Review by Priyanka Bhonsule (Hutt News) 23rd Feb 2011

The small audience in the small Blarney Stone Room at Molly Malone’s were treated to an enthusiastic production, with three teenagers trying to answer difficult questions about love.

Sam (Angela Fitzharris) has escaped from her claustrophobic small-town home to Waikato University (“far enough not to be able to visit every weekend”), where she meets Jay and Simon – two Drama students who lampoon their future professions as much as they revere it.

Jay (Gary Miller) falls for Sam soon after, and though hesitant about opening herself up to a new relationship, the two are soon officially a couple. However, it’s not all smooth sailing as the friendship between Jay and freewheeling Simon (Andrew Goddard) soon causes tension between the couple while Sam and Jay’s coupledom starts grating on Simon.

The different personalities of each actor come through really well – an acknowledgment of thorough character development. Jay and Sam are probably like a couple we all know – completely contrasting in their outlook in life but, as young love often does, willing to put their differences aside to be together.

Jay is laidback, taking life as it comes yet eager to be let into Sam’s life – Miller does a great job in this role, with an easy smile, good timing and physical acting that elicits most of the laughs on the night.

Fitzharris too portrays the restrained Sam well, a character whose past haunts her and leads her to build a wall around herself to keep everyone out. She reverts to facts and figures in most situations, preferring to deal with things practically rather than let her emotions show through.

Goddard is excellent in his role as Simon, the product of a family on the move, forced to develop a loud, brash personality to get noticed. Simon is confident on the outside, fragile on the inside, again with a family past that weighs on his mind and Goddard renders him well.

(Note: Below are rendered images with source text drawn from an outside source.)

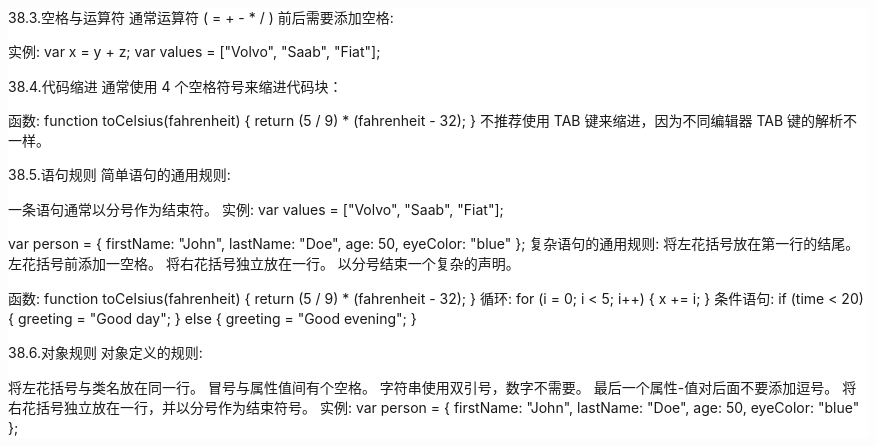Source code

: 38.3.空格与运算符
通常运算符 ( = + - * / ) 前后需要添加空格:

实例:
var x = y + z;
var values = ["Volvo", "Saab", "Fiat"];

38.4.代码缩进
通常使用 4 个空格符号来缩进代码块：

函数:
function toCelsius(fahrenheit) {
    return (5 / 9) * (fahrenheit - 32);
}
不推荐使用 TAB 键来缩进，因为不同编辑器 TAB 键的解析不一样。

38.5.语句规则
简单语句的通用规则:

一条语句通常以分号作为结束符。
实例:
var values = ["Volvo", "Saab", "Fiat"];

var person = {
    firstName: "John",
    lastName: "Doe",
    age: 50,
    eyeColor: "blue"
};
复杂语句的通用规则:
    将左花括号放在第一行的结尾。
    左花括号前添加一空格。
    将右花括号独立放在一行。
    以分号结束一个复杂的声明。

函数:
function toCelsius(fahrenheit) {
    return (5 / 9) * (fahrenheit - 32);
}
循环:
for (i = 0; i < 5; i++) {
    x += i;
}
条件语句:
if (time < 20) {
    greeting = "Good day";
} else {
    greeting = "Good evening";
}

38.6.对象规则
对象定义的规则:

将左花括号与类名放在同一行。
冒号与属性值间有个空格。
字符串使用双引号，数字不需要。
最后一个属性-值对后面不要添加逗号。
将右花括号独立放在一行，并以分号作为结束符号。
实例:
var person = {
    firstName: "John",
    lastName: "Doe",
    age: 50,
    eyeColor: "blue"
};
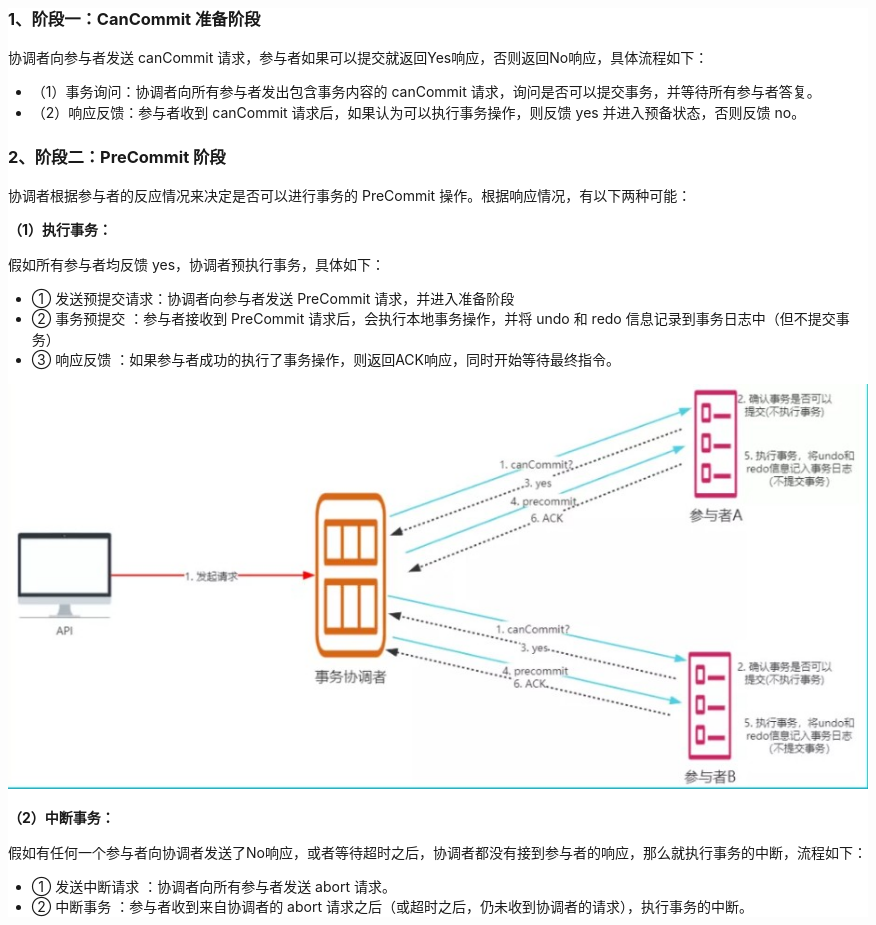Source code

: ### **1、阶段一：CanCommit 准备阶段**
协调者向参与者发送 canCommit 请求，参与者如果可以提交就返回Yes响应，否则返回No响应，具体流程如下：

+ （1）事务询问：协调者向所有参与者发出包含事务内容的 canCommit 请求，询问是否可以提交事务，并等待所有参与者答复。
+ （2）响应反馈：参与者收到 canCommit 请求后，如果认为可以执行事务操作，则反馈 yes 并进入预备状态，否则反馈 no。

### **2、阶段二：PreCommit 阶段**
协调者根据参与者的反应情况来决定是否可以进行事务的 PreCommit 操作。根据响应情况，有以下两种可能：

**（1）执行事务：**

假如所有参与者均反馈 yes，协调者预执行事务，具体如下：

+ ① 发送预提交请求：协调者向参与者发送 PreCommit 请求，并进入准备阶段
+ ② 事务预提交 ：参与者接收到 PreCommit 请求后，会执行本地事务操作，并将 undo 和 redo 信息记录到事务日志中（但不提交事务）
+ ③ 响应反馈 ：如果参与者成功的执行了事务操作，则返回ACK响应，同时开始等待最终指令。



![1694354451291-5069c960-d0da-45dc-b598-8e433c59f8d7.png](./assets/1694354451291-5069c960-d0da-45dc-b598-8e433c59f8d7.png)

**（2）中断事务：**

假如有任何一个参与者向协调者发送了No响应，或者等待超时之后，协调者都没有接到参与者的响应，那么就执行事务的中断，流程如下：

+ ① 发送中断请求 ：协调者向所有参与者发送 abort 请求。
+ ② 中断事务 ：参与者收到来自协调者的 abort 请求之后（或超时之后，仍未收到协调者的请求），执行事务的中断。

For a low-budget Fringe production (I’m assuming) in a tiny space, the production values aren’t lost, with light and sound design and operation on the night going flawlessly. However, get there early to secure seats and if you’re short (like me) stick to the front two rows – the seats are like church pews and if stuck behind a tall person you will have to keep ducking between or over people’s heads to see.